## THE DATA
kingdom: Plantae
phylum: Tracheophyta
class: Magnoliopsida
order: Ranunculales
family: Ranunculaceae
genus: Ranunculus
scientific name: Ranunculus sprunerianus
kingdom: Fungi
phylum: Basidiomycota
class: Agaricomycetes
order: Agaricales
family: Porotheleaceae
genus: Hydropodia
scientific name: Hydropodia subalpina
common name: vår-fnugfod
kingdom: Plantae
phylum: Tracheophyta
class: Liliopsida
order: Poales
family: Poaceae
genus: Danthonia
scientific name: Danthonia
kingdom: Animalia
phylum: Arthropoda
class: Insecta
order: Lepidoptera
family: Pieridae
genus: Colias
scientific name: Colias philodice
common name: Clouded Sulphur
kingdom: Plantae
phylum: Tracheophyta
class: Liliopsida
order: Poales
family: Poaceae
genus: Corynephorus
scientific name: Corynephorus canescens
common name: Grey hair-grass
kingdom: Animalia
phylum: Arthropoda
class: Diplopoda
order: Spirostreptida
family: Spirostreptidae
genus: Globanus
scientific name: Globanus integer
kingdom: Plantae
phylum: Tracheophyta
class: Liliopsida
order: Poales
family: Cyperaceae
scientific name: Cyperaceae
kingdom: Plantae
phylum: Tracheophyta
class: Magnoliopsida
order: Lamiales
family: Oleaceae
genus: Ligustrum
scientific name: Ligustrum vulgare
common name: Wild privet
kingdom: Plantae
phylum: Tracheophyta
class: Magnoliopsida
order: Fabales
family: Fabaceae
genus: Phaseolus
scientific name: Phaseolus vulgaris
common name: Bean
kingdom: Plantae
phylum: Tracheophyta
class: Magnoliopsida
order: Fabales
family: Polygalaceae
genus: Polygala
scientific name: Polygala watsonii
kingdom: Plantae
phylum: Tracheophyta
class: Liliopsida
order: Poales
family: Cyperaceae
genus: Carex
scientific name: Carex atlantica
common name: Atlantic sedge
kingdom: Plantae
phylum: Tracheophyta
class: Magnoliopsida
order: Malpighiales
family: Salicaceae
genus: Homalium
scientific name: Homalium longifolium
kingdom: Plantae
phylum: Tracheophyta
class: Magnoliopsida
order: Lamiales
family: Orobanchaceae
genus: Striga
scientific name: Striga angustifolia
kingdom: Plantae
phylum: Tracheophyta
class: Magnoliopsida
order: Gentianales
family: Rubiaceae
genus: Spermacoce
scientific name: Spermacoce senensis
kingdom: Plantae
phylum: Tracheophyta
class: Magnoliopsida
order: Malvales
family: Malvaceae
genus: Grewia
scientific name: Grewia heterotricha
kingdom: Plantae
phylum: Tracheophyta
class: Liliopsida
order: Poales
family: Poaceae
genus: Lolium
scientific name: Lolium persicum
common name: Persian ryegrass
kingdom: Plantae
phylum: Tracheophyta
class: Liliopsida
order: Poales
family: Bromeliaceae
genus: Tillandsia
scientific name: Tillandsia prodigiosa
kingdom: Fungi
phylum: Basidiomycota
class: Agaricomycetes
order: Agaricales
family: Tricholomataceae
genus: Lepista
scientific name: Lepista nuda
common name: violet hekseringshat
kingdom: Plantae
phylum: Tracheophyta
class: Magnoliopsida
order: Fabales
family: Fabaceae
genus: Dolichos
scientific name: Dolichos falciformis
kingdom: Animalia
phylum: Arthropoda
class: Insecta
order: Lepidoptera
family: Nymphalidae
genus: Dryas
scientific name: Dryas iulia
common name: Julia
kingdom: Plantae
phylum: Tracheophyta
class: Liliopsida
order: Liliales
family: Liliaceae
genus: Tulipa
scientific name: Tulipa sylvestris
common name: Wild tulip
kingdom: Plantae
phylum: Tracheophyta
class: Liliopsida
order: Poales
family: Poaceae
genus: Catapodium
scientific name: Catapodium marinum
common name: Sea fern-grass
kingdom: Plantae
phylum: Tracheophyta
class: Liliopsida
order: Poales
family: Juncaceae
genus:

## EXERCISE TASK
Write out the material word for word, from its first line through the line that contains "genus: Ligustrum", and nothing past that.

## RESPONSE TO THE EXERCISE
kingdom: Plantae
phylum: Tracheophyta
class: Magnoliopsida
order: Ranunculales
family: Ranunculaceae
genus: Ranunculus
scientific name: Ranunculus sprunerianus
kingdom: Fungi
phylum: Basidiomycota
class: Agaricomycetes
order: Agaricales
family: Porotheleaceae
genus: Hydropodia
scientific name: Hydropodia subalpina
common name: vår-fnugfod
kingdom: Plantae
phylum: Tracheophyta
class: Liliopsida
order: Poales
family: Poaceae
genus: Danthonia
scientific name: Danthonia
kingdom: Animalia
phylum: Arthropoda
class: Insecta
order: Lepidoptera
family: Pieridae
genus: Colias
scientific name: Colias philodice
common name: Clouded Sulphur
kingdom: Plantae
phylum: Tracheophyta
class: Liliopsida
order: Poales
family: Poaceae
genus: Corynephorus
scientific name: Corynephorus canescens
common name: Grey hair-grass
kingdom: Animalia
phylum: Arthropoda
class: Diplopoda
order: Spirostreptida
family: Spirostreptidae
genus: Globanus
scientific name: Globanus integer
kingdom: Plantae
phylum: Tracheophyta
class: Liliopsida
order: Poales
family: Cyperaceae
scientific name: Cyperaceae
kingdom: Plantae
phylum: Tracheophyta
class: Magnoliopsida
order: Lamiales
family: Oleaceae
genus: Ligustrum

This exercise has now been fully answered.